As the new coronavirus shuts down countries around the world, the impact can be seen from space.
A satellite that detects traces of human activity — tailpipe emissions from cars and trucks, fossil fuel burned in power plants and other industrial activities — shows striking reductions in pollution across China and Italy since the outbreak first started.
Both countries have taken unprecedented measures to limit the movement of people in the hope of slowing or even containing the spread of the disease. Even in South Korea, which has put more modest restrictions on the movement of its citizens, pollution appeared to fall.
SeaEach frame in this video represents a 20-day composite of nitrogen dioxide concentrations from mid-December through mid-March.
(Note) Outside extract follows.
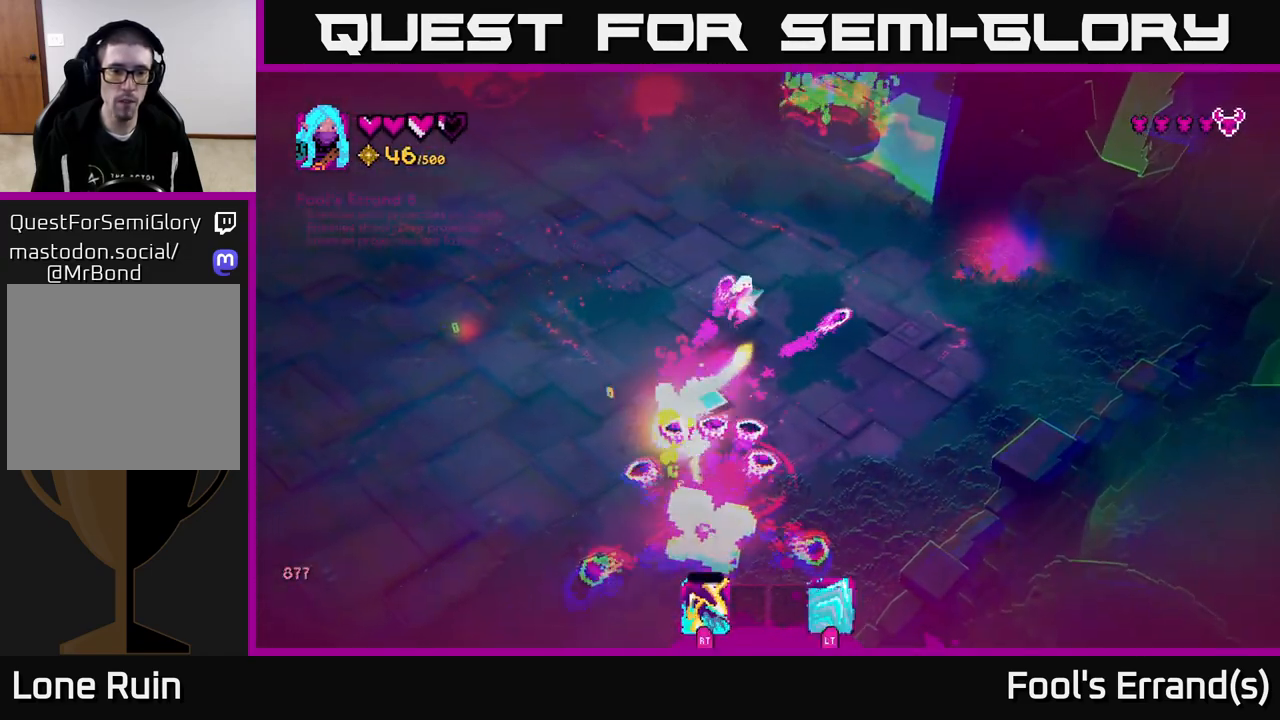
{"buttons": [], "left_stick": "down-left", "right_stick": "down", "events": [[83, "L2", "up"], [233, "left_stick", "left"], [367, "left_stick", "down-left"]]}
Source: Sentinel-5P satellite data processed by Descartes Labs
Italy is facing the largest coronavirus outbreak outside of China, with nearly 30,000 illnesses and 2,100 deaths reported so far.
Early cases were clustered in the north, where the outbreak has been especially severe, but the disease has continued to spread throughout the country.
In early March, the government imposed emergency measures restricting the movement of roughly 16 million people throughout northern Italy, including major cities like Venice and Milan. Bars, restaurants and other gathering places were closed, and citizens were asked to avoid all unnecessary movement. Soon after, similar restrictions were extended countrywide.
The impact of those restrictions can be seen in pollution readings gathered by the European Space Agency’s Sentinel-5P satellite. The images show that emissions of nitrogen dioxide, a gas closely linked to vehicle exhaust, are considerably lower across northern Italy compared to the same time period last year. The region regularly struggles with wintertime smog.
The satellite data was analyzed for The New York Times by Descartes Labs, a geospatial analysis group.
In a separate analysis made public this weekend, researchers from Bocconi University reported a “sizeable” decline in several types of air pollution in Milan during the lockdown, including nitrogen dioxide levels and particulate matter pollution, a byproduct of burning fossil fuels that is highly damaging to human health.
China and South Korea
The drop in pollution was even starker in China, where the new coronavirus was first detected. The largest emissions reductions were seen surrounding the city of Wuhan, in Hubei Province.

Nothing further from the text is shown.